The Administration set about erasing the space between al Qaeda and Iraq so as to create one enemy, one "war on terrorism."
That phrase is a political tool used to mobilize support. Like the "war on drugs." But it’s inane - as if it’s possible to war on a tactic; as if the terrorists are one; as if defeating terrorists doesn’t require politics as well as firepower.
But I succumb to rationality.
Not this Administration, though; it wanted a simple conflict with an evil enemy. Evil is a moral word. And the joy of moral judgement is that it makes thinking superfluous. If Osama was evil, why waste time wondering why he murdered or – because we are innocent - if we bear any responsibility?
This may reflect W’s dedication to a righteous-warrior version of Christianity. Or Karl Rove’s practical wisdom - you win elections by preaching fear of a deadly enemy.

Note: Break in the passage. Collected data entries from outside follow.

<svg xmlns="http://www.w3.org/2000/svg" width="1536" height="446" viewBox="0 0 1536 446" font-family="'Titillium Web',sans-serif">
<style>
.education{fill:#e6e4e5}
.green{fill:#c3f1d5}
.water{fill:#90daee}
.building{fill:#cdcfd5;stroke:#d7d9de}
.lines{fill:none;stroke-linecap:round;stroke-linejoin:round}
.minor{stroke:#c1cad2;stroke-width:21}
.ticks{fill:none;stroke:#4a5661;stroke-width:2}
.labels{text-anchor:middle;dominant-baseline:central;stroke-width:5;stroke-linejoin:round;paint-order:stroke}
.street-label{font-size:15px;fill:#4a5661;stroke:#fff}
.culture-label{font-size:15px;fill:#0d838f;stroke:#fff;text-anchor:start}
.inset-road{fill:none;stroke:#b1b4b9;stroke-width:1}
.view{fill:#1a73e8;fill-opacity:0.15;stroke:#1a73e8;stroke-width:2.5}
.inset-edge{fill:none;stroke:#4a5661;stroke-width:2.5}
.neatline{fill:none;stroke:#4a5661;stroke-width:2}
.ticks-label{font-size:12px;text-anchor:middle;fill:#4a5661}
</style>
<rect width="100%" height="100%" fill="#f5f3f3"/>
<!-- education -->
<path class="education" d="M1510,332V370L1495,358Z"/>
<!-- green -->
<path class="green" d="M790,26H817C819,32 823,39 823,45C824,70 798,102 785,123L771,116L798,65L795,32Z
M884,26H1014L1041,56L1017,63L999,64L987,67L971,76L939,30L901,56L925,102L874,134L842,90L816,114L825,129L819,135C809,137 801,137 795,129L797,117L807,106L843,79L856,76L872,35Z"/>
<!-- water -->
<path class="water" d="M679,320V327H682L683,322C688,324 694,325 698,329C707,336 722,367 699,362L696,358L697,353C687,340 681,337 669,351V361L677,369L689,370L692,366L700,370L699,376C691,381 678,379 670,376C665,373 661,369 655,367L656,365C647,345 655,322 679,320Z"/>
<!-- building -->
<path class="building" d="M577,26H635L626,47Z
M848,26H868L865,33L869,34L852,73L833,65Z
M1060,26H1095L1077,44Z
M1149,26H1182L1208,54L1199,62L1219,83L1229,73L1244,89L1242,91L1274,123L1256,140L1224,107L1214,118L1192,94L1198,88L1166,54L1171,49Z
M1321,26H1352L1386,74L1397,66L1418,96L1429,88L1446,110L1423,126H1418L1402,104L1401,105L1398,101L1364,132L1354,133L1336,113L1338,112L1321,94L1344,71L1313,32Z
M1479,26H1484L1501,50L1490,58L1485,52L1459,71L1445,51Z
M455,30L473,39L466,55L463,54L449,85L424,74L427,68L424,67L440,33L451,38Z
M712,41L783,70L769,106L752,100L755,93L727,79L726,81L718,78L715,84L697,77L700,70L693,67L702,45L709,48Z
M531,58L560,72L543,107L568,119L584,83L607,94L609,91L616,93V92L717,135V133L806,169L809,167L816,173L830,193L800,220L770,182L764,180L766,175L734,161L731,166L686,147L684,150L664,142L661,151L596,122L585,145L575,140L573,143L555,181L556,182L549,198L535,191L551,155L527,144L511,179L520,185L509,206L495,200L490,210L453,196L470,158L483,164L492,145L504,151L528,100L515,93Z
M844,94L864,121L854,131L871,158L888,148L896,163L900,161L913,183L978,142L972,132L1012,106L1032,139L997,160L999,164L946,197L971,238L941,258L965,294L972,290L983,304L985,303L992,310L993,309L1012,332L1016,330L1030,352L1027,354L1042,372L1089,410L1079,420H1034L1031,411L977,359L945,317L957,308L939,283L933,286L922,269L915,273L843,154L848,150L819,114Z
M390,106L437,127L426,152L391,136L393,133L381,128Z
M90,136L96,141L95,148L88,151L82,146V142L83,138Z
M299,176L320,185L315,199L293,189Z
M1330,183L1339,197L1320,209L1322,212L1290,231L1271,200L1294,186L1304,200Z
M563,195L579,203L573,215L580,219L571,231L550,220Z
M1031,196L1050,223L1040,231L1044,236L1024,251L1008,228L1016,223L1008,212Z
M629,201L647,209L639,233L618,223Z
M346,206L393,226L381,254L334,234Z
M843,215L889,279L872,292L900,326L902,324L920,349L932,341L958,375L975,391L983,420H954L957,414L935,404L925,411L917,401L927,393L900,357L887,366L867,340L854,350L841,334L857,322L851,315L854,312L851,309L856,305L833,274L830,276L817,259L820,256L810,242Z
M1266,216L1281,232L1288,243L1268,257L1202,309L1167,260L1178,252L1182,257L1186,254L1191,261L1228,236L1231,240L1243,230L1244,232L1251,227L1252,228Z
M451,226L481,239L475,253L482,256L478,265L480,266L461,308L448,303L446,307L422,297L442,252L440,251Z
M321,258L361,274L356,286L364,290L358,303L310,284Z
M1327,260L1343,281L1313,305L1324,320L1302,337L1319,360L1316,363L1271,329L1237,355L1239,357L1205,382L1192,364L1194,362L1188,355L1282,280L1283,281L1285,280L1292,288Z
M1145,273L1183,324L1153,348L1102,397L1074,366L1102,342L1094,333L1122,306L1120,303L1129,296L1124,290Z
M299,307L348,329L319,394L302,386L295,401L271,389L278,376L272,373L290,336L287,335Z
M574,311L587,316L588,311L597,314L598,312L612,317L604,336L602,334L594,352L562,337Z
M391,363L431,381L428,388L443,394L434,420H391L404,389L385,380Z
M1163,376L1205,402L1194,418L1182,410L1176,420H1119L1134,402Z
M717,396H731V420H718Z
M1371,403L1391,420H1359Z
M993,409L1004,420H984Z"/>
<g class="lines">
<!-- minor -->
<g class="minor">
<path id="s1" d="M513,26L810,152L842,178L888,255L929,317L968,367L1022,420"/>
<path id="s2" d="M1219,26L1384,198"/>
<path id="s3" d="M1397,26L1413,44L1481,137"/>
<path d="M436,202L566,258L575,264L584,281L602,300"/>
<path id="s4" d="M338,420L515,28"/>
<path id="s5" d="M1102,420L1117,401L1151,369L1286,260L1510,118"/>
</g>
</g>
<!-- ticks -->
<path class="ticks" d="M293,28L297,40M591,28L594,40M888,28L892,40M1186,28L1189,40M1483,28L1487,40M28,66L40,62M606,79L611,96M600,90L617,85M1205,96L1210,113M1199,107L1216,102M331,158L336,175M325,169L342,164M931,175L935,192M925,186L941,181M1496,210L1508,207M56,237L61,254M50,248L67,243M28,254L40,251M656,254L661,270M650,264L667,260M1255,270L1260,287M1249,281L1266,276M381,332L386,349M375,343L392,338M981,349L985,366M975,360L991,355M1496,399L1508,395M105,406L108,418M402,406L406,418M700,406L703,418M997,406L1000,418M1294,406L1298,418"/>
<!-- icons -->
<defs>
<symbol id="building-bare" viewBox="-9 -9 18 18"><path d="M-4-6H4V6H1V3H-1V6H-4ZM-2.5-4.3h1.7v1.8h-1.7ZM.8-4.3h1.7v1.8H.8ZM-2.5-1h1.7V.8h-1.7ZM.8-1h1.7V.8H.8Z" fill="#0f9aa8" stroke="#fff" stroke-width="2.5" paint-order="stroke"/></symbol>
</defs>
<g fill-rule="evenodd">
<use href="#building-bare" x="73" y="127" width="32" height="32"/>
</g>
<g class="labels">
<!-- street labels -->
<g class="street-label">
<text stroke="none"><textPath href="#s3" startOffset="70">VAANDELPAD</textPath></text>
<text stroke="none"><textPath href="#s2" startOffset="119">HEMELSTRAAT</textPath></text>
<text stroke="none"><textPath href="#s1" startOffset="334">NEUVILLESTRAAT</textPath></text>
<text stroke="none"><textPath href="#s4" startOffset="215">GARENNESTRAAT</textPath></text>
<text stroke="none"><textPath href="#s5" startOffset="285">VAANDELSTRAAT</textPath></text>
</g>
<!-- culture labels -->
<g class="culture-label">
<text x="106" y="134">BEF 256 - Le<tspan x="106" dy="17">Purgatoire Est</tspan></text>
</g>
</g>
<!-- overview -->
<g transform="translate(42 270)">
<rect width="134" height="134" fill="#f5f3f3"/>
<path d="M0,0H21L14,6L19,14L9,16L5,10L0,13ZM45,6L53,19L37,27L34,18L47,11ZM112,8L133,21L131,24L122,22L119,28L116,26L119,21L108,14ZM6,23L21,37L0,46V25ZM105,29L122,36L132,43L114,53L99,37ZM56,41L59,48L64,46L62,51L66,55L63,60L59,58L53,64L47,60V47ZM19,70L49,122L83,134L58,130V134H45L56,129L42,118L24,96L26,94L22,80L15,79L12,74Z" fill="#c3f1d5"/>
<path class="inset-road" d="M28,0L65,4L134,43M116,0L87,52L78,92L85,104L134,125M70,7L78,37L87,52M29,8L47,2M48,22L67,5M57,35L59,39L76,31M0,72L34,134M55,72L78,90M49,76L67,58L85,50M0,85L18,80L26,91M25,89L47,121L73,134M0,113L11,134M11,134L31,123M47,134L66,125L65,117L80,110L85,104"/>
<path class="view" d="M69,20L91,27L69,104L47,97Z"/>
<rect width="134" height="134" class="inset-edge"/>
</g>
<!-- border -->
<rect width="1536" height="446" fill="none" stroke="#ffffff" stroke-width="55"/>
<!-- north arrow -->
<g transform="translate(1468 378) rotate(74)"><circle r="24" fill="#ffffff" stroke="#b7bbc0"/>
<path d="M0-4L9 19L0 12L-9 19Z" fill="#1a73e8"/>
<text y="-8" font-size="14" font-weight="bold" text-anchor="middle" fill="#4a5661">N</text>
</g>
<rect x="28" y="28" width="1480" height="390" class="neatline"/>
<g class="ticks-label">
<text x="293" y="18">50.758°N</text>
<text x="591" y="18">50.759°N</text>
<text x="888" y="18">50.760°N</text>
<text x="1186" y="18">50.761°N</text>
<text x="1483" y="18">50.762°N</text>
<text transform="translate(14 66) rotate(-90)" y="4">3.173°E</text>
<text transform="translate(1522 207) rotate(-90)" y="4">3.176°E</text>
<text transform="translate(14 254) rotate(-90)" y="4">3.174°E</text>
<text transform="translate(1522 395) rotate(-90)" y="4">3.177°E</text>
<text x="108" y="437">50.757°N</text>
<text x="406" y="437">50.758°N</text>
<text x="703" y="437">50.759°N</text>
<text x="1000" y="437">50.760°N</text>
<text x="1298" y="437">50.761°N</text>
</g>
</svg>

Conservative it’s not, which is why George Will, Pat Buchanan and Chuck Hagel have expressed polite skepticism. Nixon would have had choice obscenities for today’s far-out idealists.
I am left with whys. Why did the Administration’s radicals get so far? Why the crusade? Ehrlichman said the Nixon crew was "paranoid." I fear that this White House harbors something darker still.